Bill Donnelly is going as green as he can. He drives a Prius. By next year, he hopes to have an all-electric vehicle. And to keep his car and home running, he wants to install solar panels on the roof of his home in the South Carthay neighborhood of Los Angeles.

But Donnelly, 63, has put his solar plans on hold, at least until he finds out how much the L.A. Department of Water and Power will kick in.

The municipal utility announced recently that it was suspending its program to encourage use of solar power for at least 90 days because of a lack of funds to meet demand from interested homeowners.

The DWP says it has

$30 million budgeted for its Solar Incentive Program to help fund rooftop installation of solar panels. But about $112 million in rebate requests have poured in from homeowners keen on cutting their power bills and being a little nicer to the planet.

Solar-power subsidies vary among different utilities, but one thing is consistent: Homeowners will still be left with some pretty hefty costs.

In the case of the DWP, the utility estimates that it costs an average of $40,000 to install a typical solar-power system. Much of that price goes into the solar panels, which rely on refined silicon and other exotic materials to harness the sun’s rays, and (at this point) aren’t cheap to produce.

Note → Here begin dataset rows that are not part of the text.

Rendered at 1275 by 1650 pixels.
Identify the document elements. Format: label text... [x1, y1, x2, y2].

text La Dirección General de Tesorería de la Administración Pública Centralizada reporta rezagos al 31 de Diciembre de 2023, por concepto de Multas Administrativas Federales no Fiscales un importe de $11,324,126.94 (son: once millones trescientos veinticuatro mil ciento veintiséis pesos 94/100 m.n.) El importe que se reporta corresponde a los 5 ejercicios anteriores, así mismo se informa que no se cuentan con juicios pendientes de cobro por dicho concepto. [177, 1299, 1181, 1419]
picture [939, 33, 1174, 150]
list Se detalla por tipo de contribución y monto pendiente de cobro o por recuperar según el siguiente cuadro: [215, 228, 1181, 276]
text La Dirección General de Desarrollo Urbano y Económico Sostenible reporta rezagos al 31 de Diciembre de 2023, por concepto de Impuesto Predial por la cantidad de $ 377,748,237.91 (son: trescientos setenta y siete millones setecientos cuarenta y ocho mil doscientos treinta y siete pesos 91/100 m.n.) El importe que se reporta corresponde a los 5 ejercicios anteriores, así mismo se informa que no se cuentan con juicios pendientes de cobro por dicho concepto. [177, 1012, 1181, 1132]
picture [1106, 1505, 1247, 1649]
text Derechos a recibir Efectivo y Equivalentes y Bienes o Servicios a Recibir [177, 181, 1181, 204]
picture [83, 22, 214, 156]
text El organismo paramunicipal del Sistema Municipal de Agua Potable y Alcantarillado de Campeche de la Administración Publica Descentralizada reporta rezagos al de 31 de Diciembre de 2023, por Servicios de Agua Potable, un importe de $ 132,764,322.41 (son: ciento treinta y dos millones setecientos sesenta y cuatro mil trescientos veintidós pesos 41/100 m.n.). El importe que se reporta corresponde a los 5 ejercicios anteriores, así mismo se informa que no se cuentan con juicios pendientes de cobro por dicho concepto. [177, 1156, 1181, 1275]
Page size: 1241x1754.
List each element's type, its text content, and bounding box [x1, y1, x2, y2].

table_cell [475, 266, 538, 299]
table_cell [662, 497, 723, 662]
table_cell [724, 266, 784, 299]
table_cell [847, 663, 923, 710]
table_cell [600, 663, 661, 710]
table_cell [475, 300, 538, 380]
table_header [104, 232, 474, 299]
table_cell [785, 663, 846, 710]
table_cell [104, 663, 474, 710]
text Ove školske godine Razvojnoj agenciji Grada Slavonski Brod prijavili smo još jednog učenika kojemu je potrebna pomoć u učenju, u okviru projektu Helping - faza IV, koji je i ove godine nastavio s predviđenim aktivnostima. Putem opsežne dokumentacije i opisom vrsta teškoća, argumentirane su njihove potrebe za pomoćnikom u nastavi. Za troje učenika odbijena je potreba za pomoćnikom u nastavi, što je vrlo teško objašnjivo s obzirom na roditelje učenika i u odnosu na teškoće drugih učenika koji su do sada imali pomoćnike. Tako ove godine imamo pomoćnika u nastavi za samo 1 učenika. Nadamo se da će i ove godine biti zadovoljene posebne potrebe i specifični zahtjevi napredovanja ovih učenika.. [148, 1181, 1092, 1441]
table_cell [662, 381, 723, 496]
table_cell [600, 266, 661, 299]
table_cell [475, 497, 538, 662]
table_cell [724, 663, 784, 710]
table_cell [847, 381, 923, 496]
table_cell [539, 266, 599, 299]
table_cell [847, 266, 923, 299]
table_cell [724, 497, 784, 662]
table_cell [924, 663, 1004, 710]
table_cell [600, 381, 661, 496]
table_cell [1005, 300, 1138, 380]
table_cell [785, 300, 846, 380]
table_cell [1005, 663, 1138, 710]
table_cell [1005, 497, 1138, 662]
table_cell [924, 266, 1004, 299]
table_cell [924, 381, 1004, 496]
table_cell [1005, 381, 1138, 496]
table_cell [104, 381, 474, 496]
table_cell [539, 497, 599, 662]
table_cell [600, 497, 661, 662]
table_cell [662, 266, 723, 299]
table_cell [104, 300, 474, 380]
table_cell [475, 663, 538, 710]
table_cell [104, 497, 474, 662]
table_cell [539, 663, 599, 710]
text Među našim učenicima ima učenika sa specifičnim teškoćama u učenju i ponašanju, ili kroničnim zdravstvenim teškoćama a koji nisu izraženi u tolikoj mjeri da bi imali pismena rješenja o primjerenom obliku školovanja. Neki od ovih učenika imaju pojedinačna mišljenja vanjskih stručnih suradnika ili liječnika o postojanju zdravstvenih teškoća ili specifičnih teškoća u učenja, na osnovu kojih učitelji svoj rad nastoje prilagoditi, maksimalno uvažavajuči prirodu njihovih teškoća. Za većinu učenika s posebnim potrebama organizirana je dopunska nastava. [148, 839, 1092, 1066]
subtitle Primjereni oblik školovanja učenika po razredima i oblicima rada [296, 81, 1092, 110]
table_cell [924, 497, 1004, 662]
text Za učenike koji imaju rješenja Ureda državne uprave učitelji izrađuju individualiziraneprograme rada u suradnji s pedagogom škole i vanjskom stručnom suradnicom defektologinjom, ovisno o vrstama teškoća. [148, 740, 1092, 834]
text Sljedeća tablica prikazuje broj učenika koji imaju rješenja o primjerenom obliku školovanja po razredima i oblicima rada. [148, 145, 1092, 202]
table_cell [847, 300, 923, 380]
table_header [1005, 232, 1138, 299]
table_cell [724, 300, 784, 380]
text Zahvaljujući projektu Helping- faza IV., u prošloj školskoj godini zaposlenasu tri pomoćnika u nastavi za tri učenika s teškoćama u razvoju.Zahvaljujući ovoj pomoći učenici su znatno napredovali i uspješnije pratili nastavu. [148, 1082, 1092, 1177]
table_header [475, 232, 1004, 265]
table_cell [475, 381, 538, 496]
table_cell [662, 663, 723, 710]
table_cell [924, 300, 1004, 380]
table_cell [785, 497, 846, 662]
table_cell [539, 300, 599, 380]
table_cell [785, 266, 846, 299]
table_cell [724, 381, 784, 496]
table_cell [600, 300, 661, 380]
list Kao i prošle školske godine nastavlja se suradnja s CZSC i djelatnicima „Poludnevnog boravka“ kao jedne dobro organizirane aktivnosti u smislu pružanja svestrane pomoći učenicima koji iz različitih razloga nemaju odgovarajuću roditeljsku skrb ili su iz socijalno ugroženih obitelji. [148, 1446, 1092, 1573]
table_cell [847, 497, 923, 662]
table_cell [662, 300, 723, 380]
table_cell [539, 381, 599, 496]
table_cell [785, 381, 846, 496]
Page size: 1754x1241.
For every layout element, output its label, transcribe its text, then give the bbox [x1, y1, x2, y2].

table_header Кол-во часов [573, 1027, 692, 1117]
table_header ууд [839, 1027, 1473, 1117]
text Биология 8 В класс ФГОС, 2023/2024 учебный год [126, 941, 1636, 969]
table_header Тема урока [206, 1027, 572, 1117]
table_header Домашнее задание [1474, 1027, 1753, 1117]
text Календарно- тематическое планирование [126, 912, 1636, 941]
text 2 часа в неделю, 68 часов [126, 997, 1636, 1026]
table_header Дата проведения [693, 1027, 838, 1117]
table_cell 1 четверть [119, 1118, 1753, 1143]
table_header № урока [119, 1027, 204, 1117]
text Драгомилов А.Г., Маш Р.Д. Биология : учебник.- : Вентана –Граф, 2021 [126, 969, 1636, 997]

Until now, the average DWP rebate for a solar installation was $16,000, or about 40% of the cost.

“Without their rebate program, I don’t see how we could move forward with this,” Donnelly told me.

Ron Nichols, the DWP’s general manager, said the budget shortfall and rising demand for solar installations necessitated a breather in the program.

“We fully support and want more renewable energy, and we want to foster solar technology,” he said, “but not at undue expense to our customers who pay for this important program.”